Tom Danis of RCP Advisers suggested yesterday that one reason Charlesbank Capital Partners had an oversubscribed fundraise was that the new vehicle’s terms gave 100% of transaction fees to limited partners (rather than a split). It wasn’t so much the expected dollars, Danis said, but more that Charlesbank was responding to what is broadly seen by LPs as a fairer alignment of interests.
Handing 100% of transaction, portfolio monitoring and other fees is a key tenant of the ILPA guidelines proposed earlier this year. But here is my question: If most firms adopt the ILPA guidelines on fees, will that end the taking of fees? In other words, will GPs still have incentive to pilfer from portfolio companies if they can’t stuff any of it in their back pockets?
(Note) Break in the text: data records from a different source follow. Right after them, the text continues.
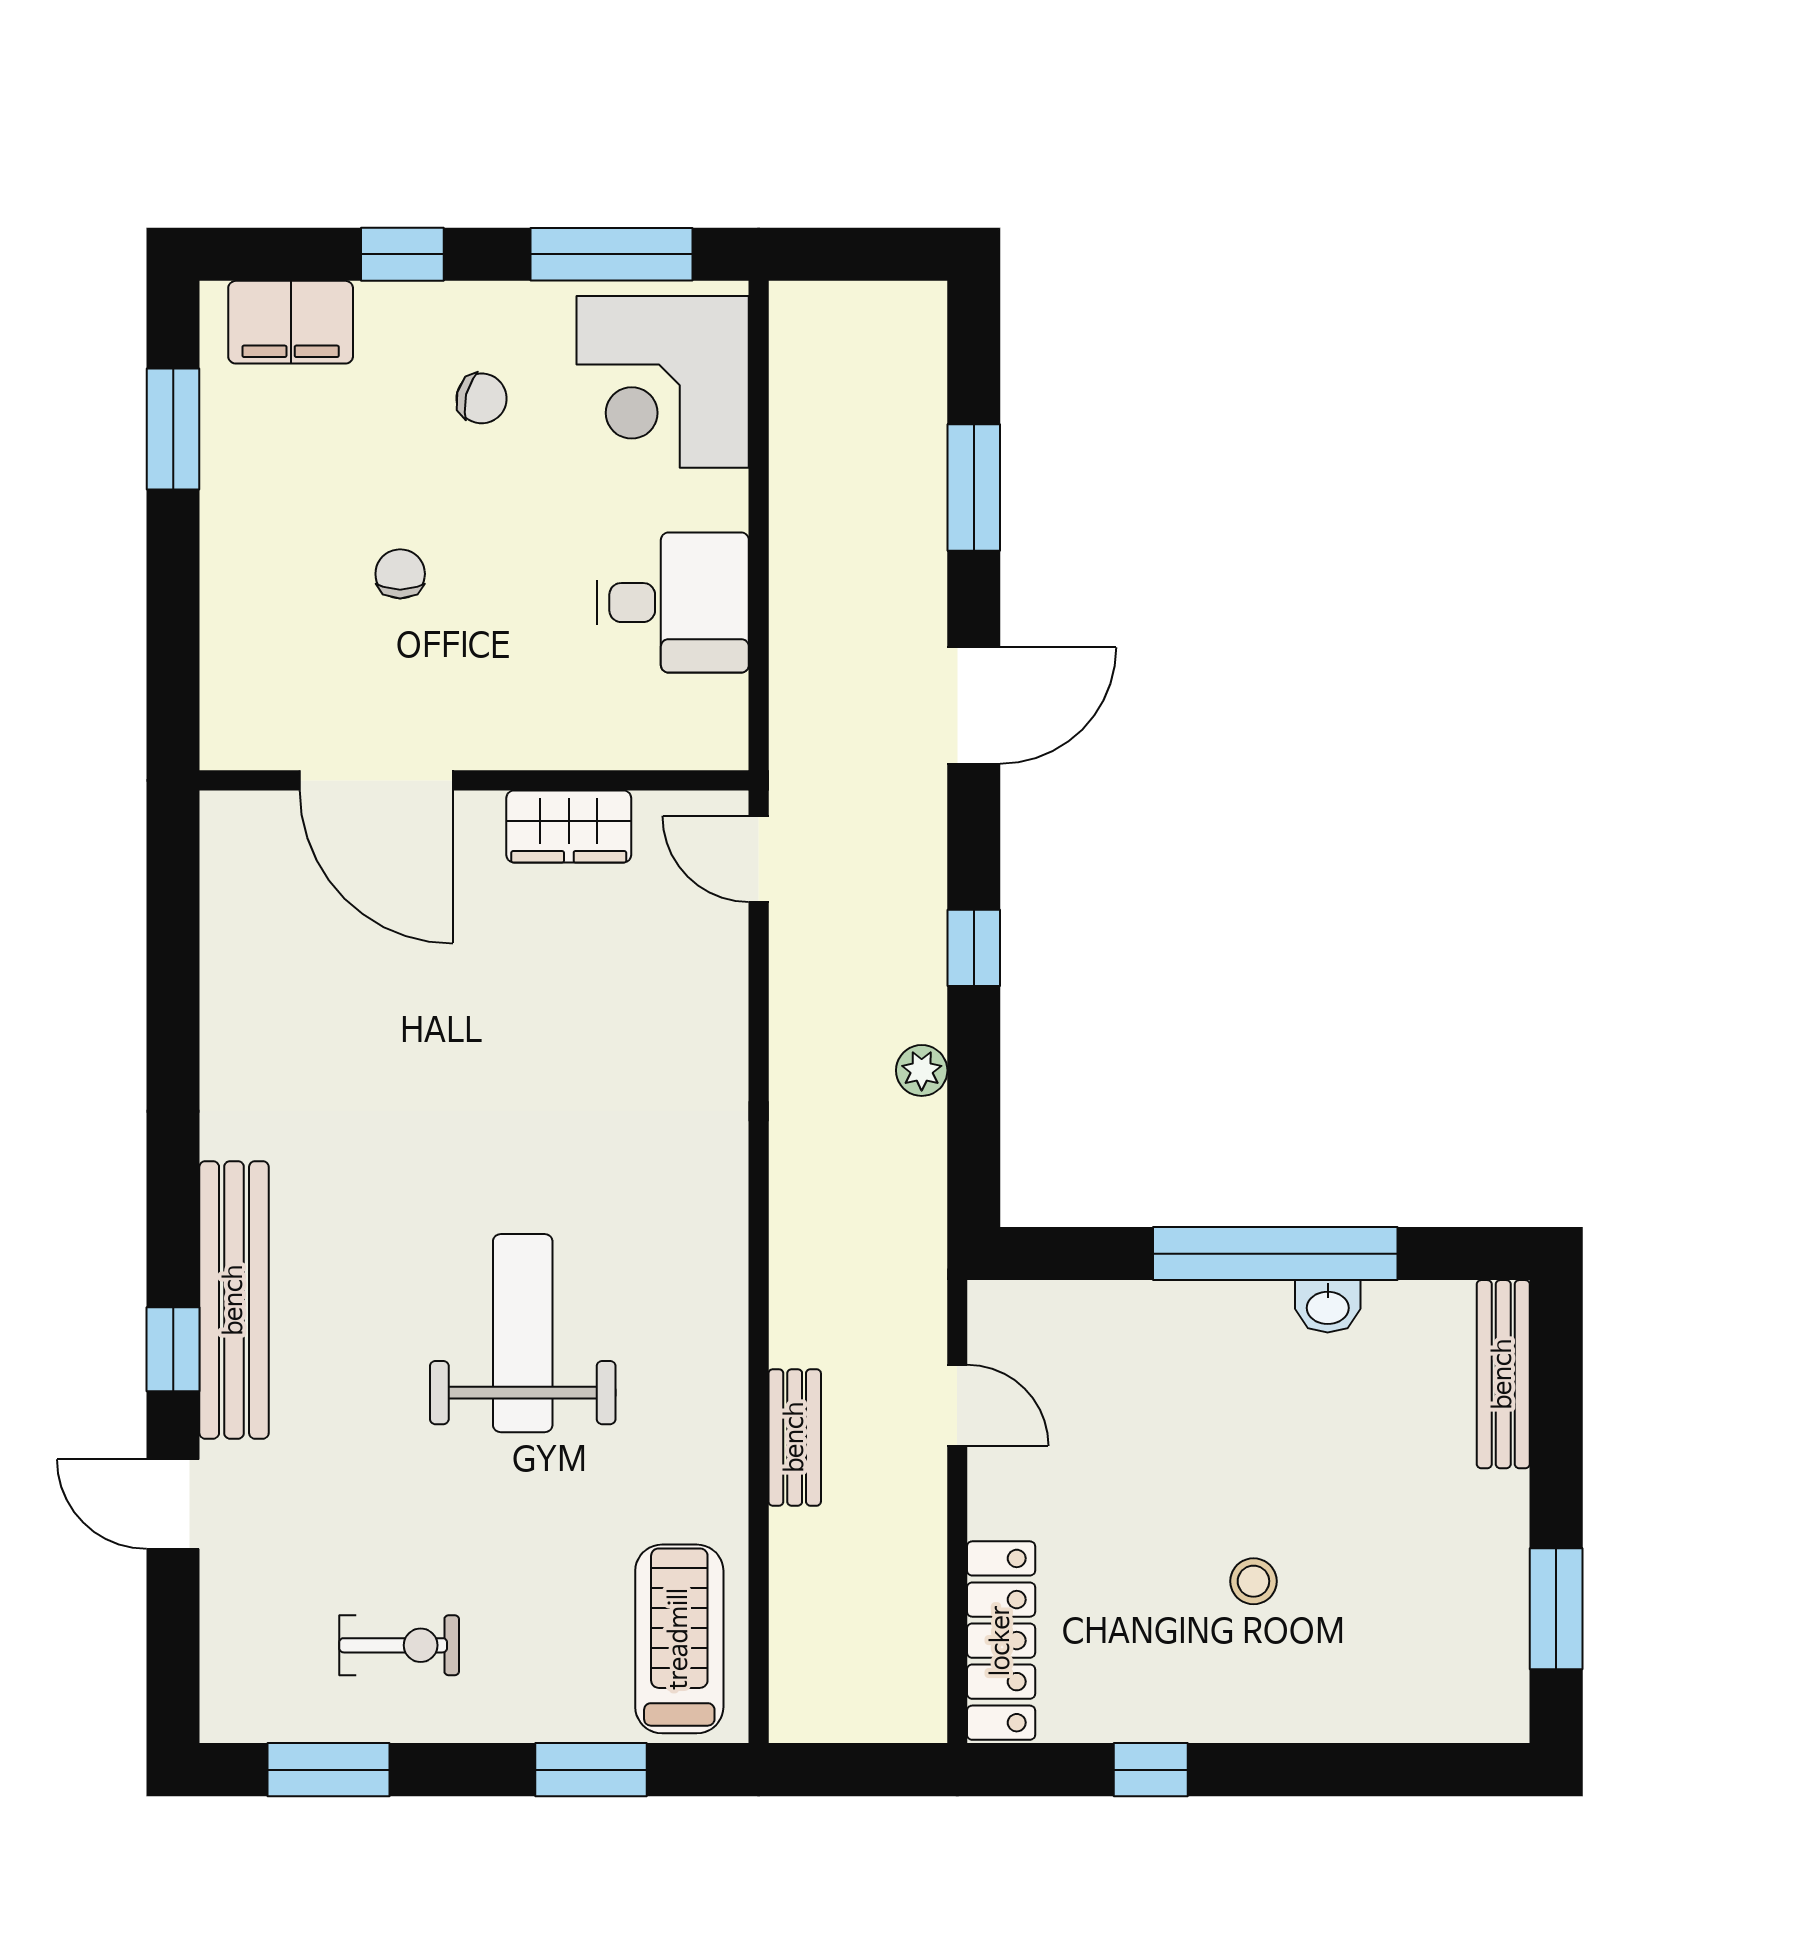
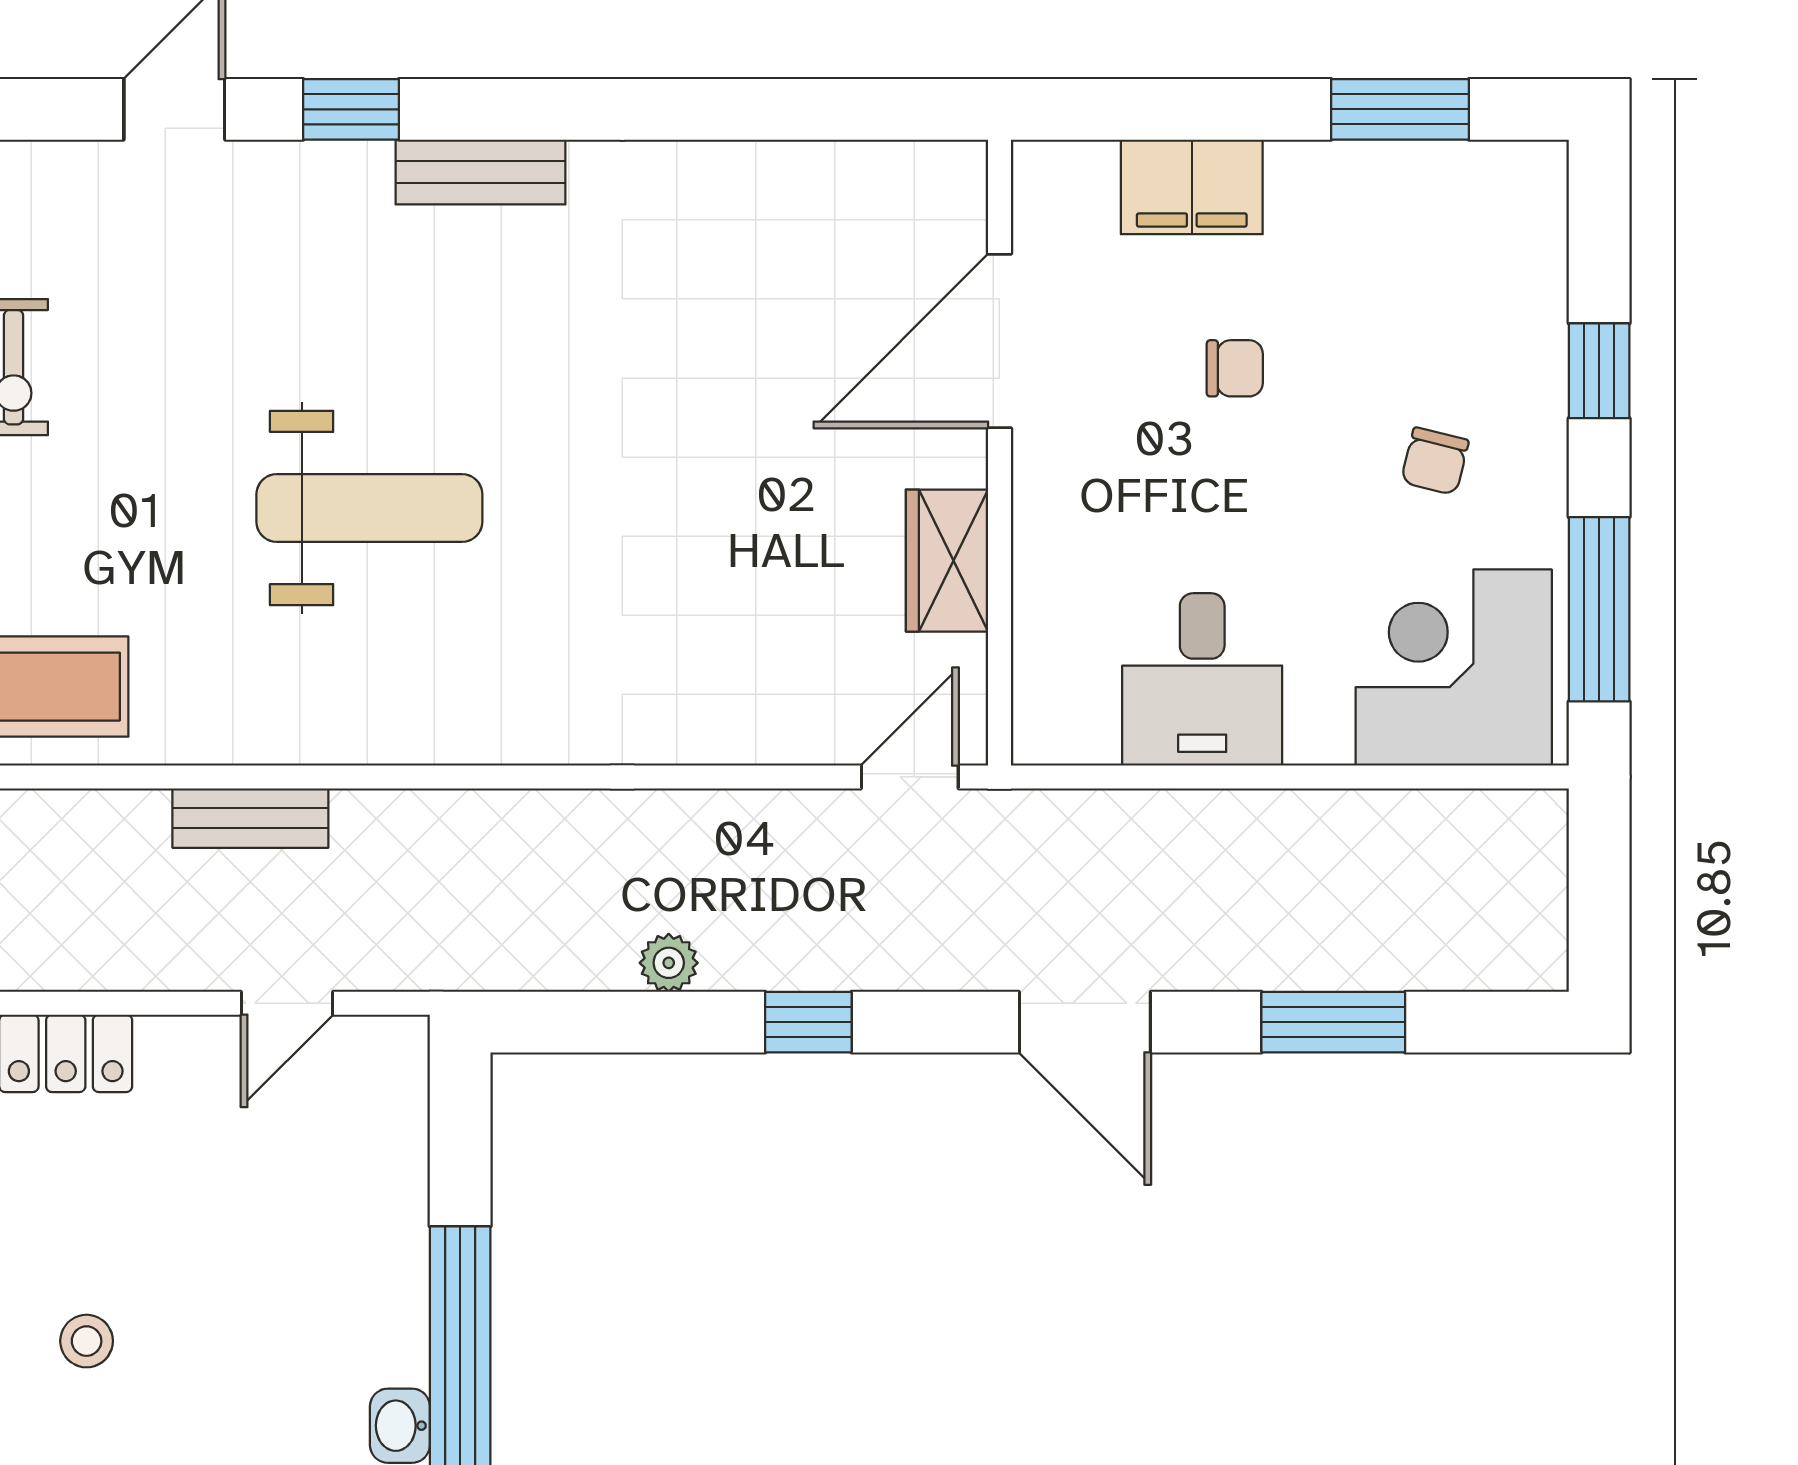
filing cabinet: (291, 322) -> (1192, 187), moved, turned -90
bench: (234, 1300) -> (481, 172), width x0.54, depth x0.82

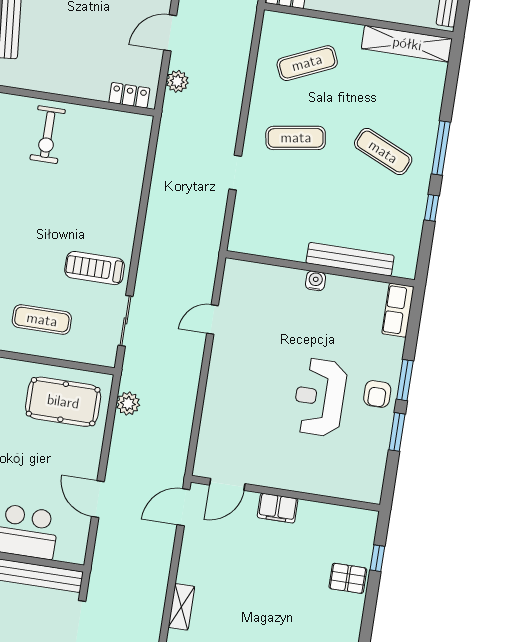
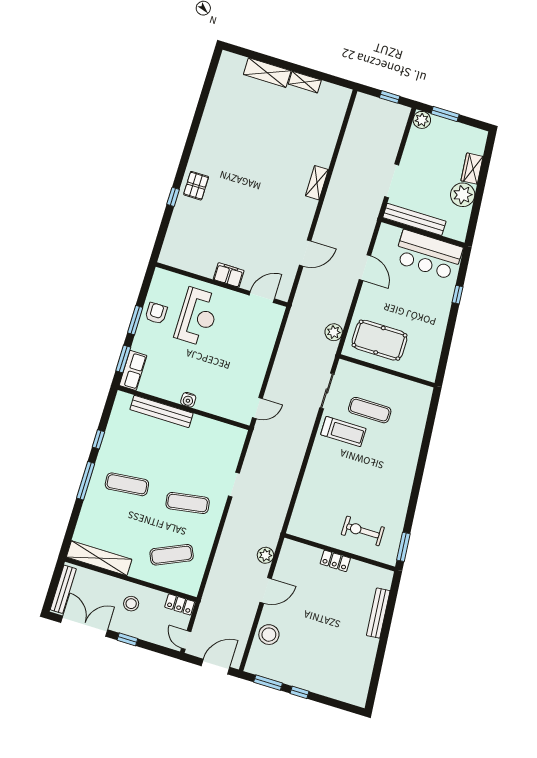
locker: (129, 95) -> (335, 561), moved
exercise bike: (48, 135) -> (363, 531), turned -90
exercise mat: (383, 152) -> (127, 484), turned -30
door: (213, 319) -> (257, 408), moved
exercise mat: (42, 320) -> (370, 410), moved
window: (397, 432) -> (123, 359), moved
door: (227, 484) -> (262, 297), moved
wall: (285, 493) -> (222, 285), moved
filing cabinet: (278, 508) -> (229, 275), moved
pallet: (348, 578) -> (196, 186), turned 90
I asked this question of a few different people yesterday – both on stage and elsewhere – and received a multitude of answers. Danis, for example, believes that such a sea change would, indeed, severely limit fee-taking. John Morris of HarbourVest Partners, on the other hand, argued that GPs would still charge fees in order to boost short-term IRRs and to accelerate their move into the carry.
Curious to hear your thoughts. I’m also going to attempt a bit of quantitative research on the matter next week (too difficult while on the road), by looking at the practices of a firm like Warburg Pincus, which has long given 100% of its fees to LPs. Does it typically charge less than its peers? Won’t prove definitive, but should at least be illuminating.